Katarzyna Wolwowicz dała się poznać jako autorka, która w niezwykle świadomy sposób portretuje psychologiczny obraz swoich bohaterów. Bestsellerowy cykl o komisarz Oldze Balickiej stanowi na to niezbity dowód. „Jaskinie umarłych”, najnowsza książka poczytnej autorki, która właśnie ukazała się nakładem Wydawnictwa Skarpa Warszawska, to z kolei przejmujący thriller z zupełnie nową bohaterką. Poznajcie Carmen Rodrigez, charyzmatyczną profilerkę kryminalną, w której przeszłości zapisano przerażający sekret.
„Jaskinie umarłych” – mroczny thriller, czyli podróż do umysłu i serca
Dlaczego niektórzy z nas przekraczają granice prawa? W jaki sposób najwierniej określić profil psychopaty? Czy każdy z nas jest zdolny do tego, aby stać się potworem w ludzkiej skórze? Katarzyna Wolwowicz potrafi bez wątpienia prowokować, nie podlega to żadnej dyskusji, jednak równocześnie poddaje refleksji tematy trudne i uniwersalne. „Jaskinie umarłych”, mroczny thriller psychologiczny, to kolejny dowód potwierdzający talent pisarki. Książka, która ukazała się nakładem Wydawnictwa Skarpa Warszawska, stanowi otwarcie zupełnie nowego cyklu z bardzo intrygującą postacią…

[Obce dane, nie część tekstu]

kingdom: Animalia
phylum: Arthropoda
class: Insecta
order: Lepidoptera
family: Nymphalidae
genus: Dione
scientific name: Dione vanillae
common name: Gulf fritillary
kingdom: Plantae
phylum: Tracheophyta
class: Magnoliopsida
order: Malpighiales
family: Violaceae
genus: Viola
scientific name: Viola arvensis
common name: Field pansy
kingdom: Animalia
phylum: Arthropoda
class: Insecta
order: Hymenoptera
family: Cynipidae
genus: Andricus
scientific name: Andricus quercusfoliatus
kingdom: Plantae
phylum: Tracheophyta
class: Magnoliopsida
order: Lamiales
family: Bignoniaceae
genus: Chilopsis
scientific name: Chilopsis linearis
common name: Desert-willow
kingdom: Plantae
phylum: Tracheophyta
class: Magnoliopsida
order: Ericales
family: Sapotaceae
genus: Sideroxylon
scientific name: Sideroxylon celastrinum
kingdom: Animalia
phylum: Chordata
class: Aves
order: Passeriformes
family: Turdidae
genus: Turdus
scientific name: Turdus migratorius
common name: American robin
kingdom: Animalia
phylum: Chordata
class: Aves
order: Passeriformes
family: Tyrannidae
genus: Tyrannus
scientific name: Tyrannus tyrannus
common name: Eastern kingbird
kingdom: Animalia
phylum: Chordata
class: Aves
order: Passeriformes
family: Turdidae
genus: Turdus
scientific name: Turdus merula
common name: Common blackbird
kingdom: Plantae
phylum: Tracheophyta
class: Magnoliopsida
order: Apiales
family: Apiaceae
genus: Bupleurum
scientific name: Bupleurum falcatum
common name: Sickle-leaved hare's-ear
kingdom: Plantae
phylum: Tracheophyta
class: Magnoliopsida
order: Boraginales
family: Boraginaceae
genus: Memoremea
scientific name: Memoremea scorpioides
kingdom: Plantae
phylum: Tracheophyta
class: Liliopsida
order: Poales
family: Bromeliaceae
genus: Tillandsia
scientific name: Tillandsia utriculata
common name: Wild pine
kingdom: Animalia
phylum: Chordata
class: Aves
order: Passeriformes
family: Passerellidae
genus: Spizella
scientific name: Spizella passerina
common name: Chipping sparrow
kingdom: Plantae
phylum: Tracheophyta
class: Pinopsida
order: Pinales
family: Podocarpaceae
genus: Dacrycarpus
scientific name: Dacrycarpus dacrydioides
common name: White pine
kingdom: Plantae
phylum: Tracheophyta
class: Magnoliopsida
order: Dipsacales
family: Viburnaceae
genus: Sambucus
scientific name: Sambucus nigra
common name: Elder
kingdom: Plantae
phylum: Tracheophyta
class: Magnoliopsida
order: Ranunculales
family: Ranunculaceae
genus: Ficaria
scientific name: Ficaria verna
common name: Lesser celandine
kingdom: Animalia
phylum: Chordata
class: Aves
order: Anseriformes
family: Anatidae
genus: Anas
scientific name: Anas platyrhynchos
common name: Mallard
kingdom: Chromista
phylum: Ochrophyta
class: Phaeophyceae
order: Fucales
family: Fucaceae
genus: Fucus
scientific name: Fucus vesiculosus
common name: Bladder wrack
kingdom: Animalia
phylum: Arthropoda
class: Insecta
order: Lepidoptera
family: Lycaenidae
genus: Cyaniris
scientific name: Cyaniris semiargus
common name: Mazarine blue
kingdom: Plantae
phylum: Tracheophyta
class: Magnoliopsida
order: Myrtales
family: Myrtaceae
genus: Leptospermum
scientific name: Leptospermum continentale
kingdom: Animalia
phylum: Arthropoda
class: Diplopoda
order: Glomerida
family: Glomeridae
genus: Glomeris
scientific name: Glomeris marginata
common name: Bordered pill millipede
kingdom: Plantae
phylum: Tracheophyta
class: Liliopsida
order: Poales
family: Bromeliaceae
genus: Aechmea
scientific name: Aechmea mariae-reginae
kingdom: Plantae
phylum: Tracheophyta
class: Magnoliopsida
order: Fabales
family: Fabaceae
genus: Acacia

Jeleniogórskie piekło – w poszukiwaniu wyzwolenia
„Jaskinie umarłych” zaczynają się w dosyć melancholijny sposób. Do pogrążonej w jesiennej aurze Jeleniej Góry, przeprowadza się profilerka kryminalistyczna Carmen Rodrigez. Rozpoczyna pracę w policji, walcząc nie tylko z brutalnym mordercą, ale również z demonami z własnej przeszłości. Nieoczywisty kontrast, który wiąże się z kulturową różnorodnością, prowokuje do bardzo interesującej lektury. Katarzyna Wolwowicz zdążyła wypracować niezwykle charakterystyczny styl. Prowokujące kłamstwa, toksyczne relacje, sekrety z przeszłości, które budują sugestywną aurę tajemnic i domysłów stanowią o niepodważalnej umiejętności do opowiadania zajmujących historii. Tak było za sprawą książki „Wykluczona”, podobnie jest również na kartach „Jaskiń umarłych”.
Emocjonalne relacje, wyzwania w pracy profilera
Wolwowicz w doskonały sposób niuansuje kontrasty, ale także konkretne części składowe w swoich thrillerach. Carmen Rodrigez musi stworzyć portret psychologiczny sprawcy, osobiście borykając się również z zaburzeniami świadomości… Ofiarą jest młoda kobieta, której ciało zbezczeszczono w okrutny sposób i pozostawiono w jaskini w lesie. Rozpoczyna się trudne, pełne zwrotów akcji śledztwo, które Rodrigez prowadzi wraz z dwójką policjantów Bogusławem Leśniakiem i Borysem Szykiem. „Jaskinie umarłych” to książka, która otwiera przed nami zupełnie nowy fragment literackiej rzeczywistości odtworzonej w mistrzowski sposób przez autorkę.
Psychologiczny thrilller o genezie zła
Czy kiedy nie można ufać sobie i innym, możliwe jest rozwiązanie zagadki? Czy Carmen Rodrigez stoi po dobrej, czy złej stronie mocy? Katarzyna Wolwowicz w Jaskiniach Umarłych prezentuje swoją najwyższą formę! Bardzo interesująca jest sprawa, która wiąże się z mordami, do których trudno zastosować jest jednoznaczny klucz. Co więcej, stawka bywa podbijana przez przeszłość bohaterki. Dziwne zachowanie Rodrigez oraz informacje, które docierają do Podkomisarza Szyka sprawiają, że mężczyzna zaczyna grzebać w przeszłości Carmen, a to czego się dowiaduje budzi w nim skrajne emocje… „Jaskinie umarłych” to thriller nieoczywisty, w którym psychologiczne traumy łączą się z budowaniem aury tajemnicy, a opowieść o genezie zła z niezwykle emocjonującą podstawą sensacyjną.